Genia event extraction (GE) task, 2016

[ Overview | Details ]

Reference data sets

As a reference data set, 20 full paper articles with relevant annotations are provided to the participants. The 20 articles are sourced from PubMed Central Open Access subset (PMCOA, here after).

Following multiple layers of annotations are initially provided to the participants:

1. Event annotation is Genia-style event annotation. It is a revised version of GE 2016 event annotation data set.

  • It is a full manual annotation.
  • In total, 7721 spans are annotated as protein names.
  • Among them, 6551 spans are also annotated with UniProt IDs by UniProt annotation (see below).
  • There are 700 unique spans annotated as protein names.

2. UniProt annotation links protein names in text to UniProt IDs.

  • It is an automatic annotation based on a dictionary and simple string similarity computation.
  • The dictionary is manually complied for the 20 full paper articles.
  • In total, 8334 spans are annotated with 220 UniProt IDs.
  • Among them, 6651 spans are also annotated as protein names by the event annotation.

3. Coreference annotation is a kind of linguistic annotation for anaphora resolution. Anaphors bound by protein or event references are annotated.

  • It is a semi-automatic annotation.
  • In total, 338 anaphora structures are annotated
  • for 218 anaphor expressions
  • which are bound by 320 antecedents.

Supporting resources

Some supporting resources also will be provided. Supporting resources will include additional (automatic) annotations, dictionaries, and so on, which are in public domain.

Currently there is 1 set of supporting resources has been prepared, but more will be added.

1. Enju predicate-argument structure annotation is a syntactic parsing results using Enju.


The GE 2016 data sets are primarily provided in PubAnnotation JSON format.

Its conversion to BioNLP-ST annotation format will also be provided.

Data set

Benchmark reference data set:
Benchmark test data set:

Initial Knowledge Base

The initial KB is populated with the above two resources. From the front page of the KB, SPARQL queries can be issued to search it. Some example queries are also provided for reference.
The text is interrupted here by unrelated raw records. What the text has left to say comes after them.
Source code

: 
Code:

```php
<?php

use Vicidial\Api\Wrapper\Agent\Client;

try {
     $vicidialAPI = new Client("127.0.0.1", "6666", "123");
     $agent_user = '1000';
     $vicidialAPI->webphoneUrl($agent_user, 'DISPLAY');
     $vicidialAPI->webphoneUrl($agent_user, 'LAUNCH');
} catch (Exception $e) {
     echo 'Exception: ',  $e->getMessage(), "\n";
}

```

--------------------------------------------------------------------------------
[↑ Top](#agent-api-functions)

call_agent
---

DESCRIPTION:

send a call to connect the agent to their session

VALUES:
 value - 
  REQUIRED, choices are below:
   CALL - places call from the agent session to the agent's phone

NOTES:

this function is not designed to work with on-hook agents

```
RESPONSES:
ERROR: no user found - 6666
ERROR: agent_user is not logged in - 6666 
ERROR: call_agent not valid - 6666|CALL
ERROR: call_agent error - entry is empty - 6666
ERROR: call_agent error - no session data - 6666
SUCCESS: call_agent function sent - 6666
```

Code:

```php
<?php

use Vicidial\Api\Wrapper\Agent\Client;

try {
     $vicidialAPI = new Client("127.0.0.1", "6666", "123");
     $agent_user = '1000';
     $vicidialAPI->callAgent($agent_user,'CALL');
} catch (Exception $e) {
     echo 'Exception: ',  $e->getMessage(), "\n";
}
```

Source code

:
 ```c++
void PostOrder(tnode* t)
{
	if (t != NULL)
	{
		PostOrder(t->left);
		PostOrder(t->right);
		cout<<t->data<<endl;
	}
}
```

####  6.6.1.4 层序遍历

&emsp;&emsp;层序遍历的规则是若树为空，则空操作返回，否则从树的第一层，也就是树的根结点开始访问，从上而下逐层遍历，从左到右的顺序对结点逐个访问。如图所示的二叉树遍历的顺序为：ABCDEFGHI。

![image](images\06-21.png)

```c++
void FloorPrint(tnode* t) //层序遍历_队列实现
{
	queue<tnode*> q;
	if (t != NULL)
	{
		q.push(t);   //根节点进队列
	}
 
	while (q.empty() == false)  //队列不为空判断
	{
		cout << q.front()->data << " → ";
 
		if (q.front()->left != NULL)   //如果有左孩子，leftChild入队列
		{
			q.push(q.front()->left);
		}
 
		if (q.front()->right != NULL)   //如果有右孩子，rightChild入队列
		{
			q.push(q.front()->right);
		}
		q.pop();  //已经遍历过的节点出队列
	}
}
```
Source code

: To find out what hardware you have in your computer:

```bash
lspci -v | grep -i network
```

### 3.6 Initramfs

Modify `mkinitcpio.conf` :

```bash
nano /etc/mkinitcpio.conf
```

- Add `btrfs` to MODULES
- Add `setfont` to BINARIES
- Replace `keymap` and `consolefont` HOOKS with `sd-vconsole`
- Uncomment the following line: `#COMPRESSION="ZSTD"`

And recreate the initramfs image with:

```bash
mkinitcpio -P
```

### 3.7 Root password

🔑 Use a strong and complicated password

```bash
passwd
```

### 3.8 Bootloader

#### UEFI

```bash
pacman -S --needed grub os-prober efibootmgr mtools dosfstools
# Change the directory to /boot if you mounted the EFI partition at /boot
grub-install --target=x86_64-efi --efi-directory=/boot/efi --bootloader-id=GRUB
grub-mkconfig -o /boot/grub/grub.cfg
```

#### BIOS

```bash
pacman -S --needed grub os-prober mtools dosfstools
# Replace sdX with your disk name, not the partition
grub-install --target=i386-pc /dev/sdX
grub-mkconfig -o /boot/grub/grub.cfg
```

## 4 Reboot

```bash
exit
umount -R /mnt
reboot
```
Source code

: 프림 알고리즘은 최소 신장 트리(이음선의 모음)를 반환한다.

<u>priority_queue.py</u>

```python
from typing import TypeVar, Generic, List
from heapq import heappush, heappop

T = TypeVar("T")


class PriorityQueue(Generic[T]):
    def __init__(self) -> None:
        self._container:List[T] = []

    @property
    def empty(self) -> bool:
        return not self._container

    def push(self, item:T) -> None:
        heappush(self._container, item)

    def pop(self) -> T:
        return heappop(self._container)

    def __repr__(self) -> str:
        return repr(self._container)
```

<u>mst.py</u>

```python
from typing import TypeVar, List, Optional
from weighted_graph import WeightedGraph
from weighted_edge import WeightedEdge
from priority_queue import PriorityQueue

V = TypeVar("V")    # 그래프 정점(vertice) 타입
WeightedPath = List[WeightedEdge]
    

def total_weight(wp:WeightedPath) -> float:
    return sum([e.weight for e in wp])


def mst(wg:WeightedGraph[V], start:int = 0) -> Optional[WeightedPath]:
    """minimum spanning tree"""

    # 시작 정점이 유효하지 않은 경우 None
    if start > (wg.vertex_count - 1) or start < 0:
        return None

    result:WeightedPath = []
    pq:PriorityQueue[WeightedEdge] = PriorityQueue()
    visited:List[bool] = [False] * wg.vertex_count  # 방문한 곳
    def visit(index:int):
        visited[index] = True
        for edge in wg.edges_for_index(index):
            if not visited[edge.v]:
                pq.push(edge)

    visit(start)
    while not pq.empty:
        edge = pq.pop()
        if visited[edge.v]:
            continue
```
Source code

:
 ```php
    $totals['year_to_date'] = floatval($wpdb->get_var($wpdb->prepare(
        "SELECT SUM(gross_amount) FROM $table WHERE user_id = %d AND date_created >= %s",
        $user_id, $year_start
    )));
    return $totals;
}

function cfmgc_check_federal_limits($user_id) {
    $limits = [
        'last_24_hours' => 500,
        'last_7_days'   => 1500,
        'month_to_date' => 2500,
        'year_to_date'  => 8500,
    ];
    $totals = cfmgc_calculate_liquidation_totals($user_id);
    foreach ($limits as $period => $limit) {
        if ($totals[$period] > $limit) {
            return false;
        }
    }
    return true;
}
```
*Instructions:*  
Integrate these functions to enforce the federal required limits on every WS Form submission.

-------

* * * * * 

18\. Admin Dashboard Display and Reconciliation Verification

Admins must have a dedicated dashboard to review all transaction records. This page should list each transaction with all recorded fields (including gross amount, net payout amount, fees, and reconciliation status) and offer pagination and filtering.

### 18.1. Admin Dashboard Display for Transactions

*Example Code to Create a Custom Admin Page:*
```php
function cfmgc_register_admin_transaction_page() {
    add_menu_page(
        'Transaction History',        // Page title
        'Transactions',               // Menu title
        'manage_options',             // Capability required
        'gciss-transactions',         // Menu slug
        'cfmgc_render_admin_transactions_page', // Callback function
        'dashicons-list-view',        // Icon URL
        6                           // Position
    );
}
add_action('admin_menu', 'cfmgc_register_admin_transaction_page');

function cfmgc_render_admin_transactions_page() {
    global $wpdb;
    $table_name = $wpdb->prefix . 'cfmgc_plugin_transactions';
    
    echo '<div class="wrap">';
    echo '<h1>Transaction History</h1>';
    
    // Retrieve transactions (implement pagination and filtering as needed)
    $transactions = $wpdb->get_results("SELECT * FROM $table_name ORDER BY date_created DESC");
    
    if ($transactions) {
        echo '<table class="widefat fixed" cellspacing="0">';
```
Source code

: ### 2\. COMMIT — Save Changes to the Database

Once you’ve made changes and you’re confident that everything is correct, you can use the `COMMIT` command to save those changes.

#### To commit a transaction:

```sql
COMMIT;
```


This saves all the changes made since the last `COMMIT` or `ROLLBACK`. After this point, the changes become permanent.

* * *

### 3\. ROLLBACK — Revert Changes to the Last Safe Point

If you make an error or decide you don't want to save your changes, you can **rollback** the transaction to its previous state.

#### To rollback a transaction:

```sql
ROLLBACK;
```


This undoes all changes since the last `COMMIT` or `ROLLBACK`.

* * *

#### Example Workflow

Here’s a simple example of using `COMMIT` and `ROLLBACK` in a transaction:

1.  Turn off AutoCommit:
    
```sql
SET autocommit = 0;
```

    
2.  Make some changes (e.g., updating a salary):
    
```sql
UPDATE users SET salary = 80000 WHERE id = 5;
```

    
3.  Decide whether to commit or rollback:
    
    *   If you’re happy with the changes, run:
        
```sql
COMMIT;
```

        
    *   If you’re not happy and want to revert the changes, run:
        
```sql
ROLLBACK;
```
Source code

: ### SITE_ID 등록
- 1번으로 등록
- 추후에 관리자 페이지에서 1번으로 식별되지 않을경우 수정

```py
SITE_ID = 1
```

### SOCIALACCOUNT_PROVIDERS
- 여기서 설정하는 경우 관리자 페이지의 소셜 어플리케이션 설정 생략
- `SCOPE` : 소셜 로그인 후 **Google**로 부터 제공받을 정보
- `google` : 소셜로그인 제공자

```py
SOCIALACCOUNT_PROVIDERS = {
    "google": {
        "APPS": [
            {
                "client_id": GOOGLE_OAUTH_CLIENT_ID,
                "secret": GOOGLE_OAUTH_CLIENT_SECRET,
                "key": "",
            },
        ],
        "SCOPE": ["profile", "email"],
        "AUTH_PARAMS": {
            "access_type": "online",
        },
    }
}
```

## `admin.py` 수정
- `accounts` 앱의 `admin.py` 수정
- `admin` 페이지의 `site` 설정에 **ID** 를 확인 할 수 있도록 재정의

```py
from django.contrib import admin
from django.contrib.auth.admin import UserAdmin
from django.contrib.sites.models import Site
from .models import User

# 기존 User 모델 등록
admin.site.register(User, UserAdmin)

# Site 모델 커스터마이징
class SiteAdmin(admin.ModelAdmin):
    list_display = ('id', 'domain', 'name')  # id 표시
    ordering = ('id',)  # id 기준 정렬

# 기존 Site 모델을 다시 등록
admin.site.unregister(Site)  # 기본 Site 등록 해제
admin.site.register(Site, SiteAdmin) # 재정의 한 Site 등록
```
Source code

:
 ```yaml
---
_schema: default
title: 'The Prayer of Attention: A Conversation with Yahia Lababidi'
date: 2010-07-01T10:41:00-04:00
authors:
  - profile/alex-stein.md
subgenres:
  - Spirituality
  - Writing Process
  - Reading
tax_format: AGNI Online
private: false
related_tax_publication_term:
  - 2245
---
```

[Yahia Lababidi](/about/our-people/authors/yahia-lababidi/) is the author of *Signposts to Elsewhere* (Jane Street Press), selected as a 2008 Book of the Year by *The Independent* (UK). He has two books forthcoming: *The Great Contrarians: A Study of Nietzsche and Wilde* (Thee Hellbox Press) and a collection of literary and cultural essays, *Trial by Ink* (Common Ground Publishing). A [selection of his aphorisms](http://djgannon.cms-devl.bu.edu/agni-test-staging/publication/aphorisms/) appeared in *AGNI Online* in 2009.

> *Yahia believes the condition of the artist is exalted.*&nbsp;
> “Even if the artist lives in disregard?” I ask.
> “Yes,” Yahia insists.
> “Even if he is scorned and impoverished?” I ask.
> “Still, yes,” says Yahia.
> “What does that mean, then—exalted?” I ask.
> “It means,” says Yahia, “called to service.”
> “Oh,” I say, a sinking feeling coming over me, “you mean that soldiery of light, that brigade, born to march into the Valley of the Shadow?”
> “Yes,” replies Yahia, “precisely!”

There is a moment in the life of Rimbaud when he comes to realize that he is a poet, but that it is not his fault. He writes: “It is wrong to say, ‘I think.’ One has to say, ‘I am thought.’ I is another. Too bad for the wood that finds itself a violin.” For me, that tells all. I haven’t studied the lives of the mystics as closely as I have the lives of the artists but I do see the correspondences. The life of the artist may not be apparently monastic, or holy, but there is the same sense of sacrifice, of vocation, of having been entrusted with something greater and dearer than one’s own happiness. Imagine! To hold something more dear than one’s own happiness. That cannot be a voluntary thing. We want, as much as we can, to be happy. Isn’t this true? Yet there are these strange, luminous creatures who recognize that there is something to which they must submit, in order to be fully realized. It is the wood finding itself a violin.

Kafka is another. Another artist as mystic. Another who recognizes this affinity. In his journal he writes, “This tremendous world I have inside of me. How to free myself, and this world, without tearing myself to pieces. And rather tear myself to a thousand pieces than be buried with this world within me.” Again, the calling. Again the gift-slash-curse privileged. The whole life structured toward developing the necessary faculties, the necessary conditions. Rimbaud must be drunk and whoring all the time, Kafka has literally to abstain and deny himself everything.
The knowledge base will be evaluated by counting correct answers to a set of queries.
The base set of query will include (but not limited to) following ones:

  • Find protein XX
  • Find event YY on protein XX
  • Find regulations on protein XX
  • Find regulations on YY event on protein XX
  • Find the proteins that regulate protein XX
  • Find the proteins that protein XX regulates
  • Find the proteins that regulate YY event of protein XX
  • Find the proteins that bind to protein XX

In the queries, XX can be replaced with any of UniProt IDs annotated, and YY can be replated with any of event types.

The queries for evaluation are not limited to the above ones. As GE 2016 task pursues "open evaluation", participants may come up with other useful queries, and evaluate their system for the queries. Anyway, the goal of the entire GE task is to prove usefulness of text mining for KB construction.